═══ Data for the task

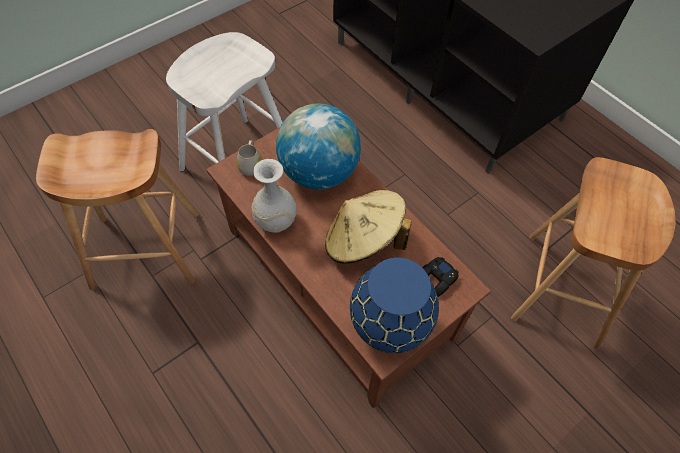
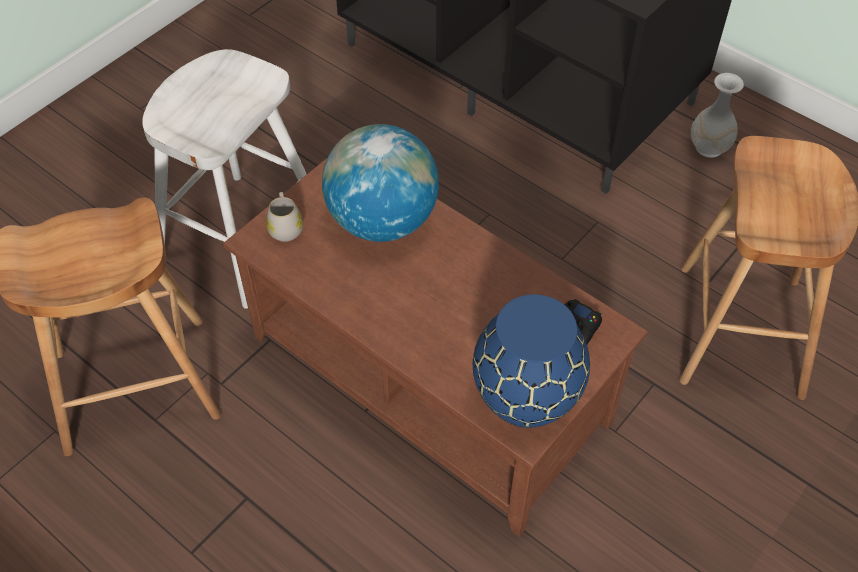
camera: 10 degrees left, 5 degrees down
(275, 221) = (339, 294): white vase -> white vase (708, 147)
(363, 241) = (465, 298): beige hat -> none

══════
═══ Data for the task

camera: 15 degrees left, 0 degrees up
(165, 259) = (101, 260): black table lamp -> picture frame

══════
═══ Data for the task

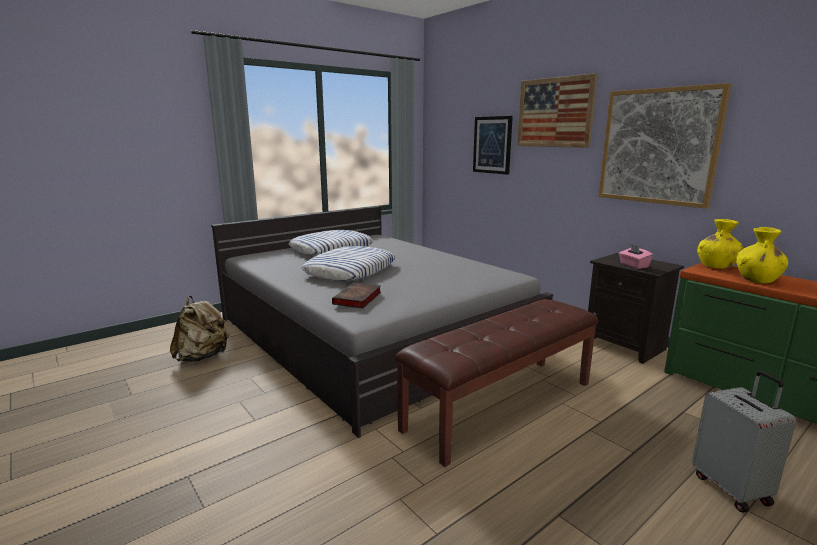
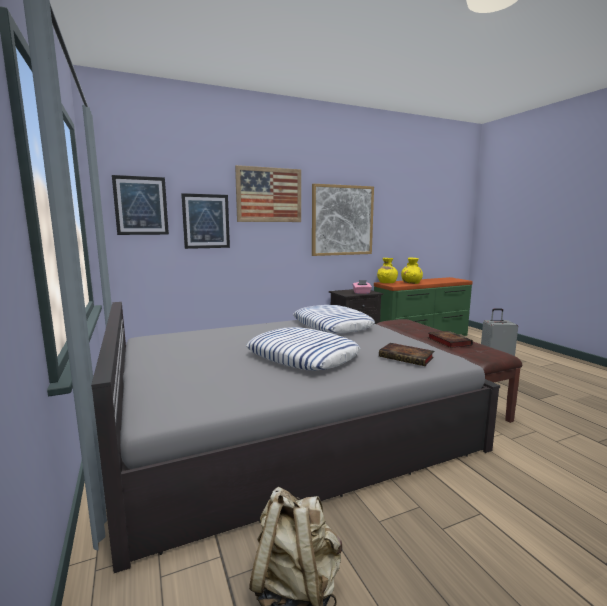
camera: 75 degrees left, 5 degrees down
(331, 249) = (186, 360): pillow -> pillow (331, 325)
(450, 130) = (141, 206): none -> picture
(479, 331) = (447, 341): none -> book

══════

What is needed →
All that belongs in the answer is the run of lines above from the line containing "camera: 10 degrees left, 5 degrees down" through the line containing "(363, 241) = (465, 298): beige hat -> none", exactly as written.

Problem solution →
camera: 10 degrees left, 5 degrees down
(275, 221) = (339, 294): white vase -> white vase (708, 147)
(363, 241) = (465, 298): beige hat -> none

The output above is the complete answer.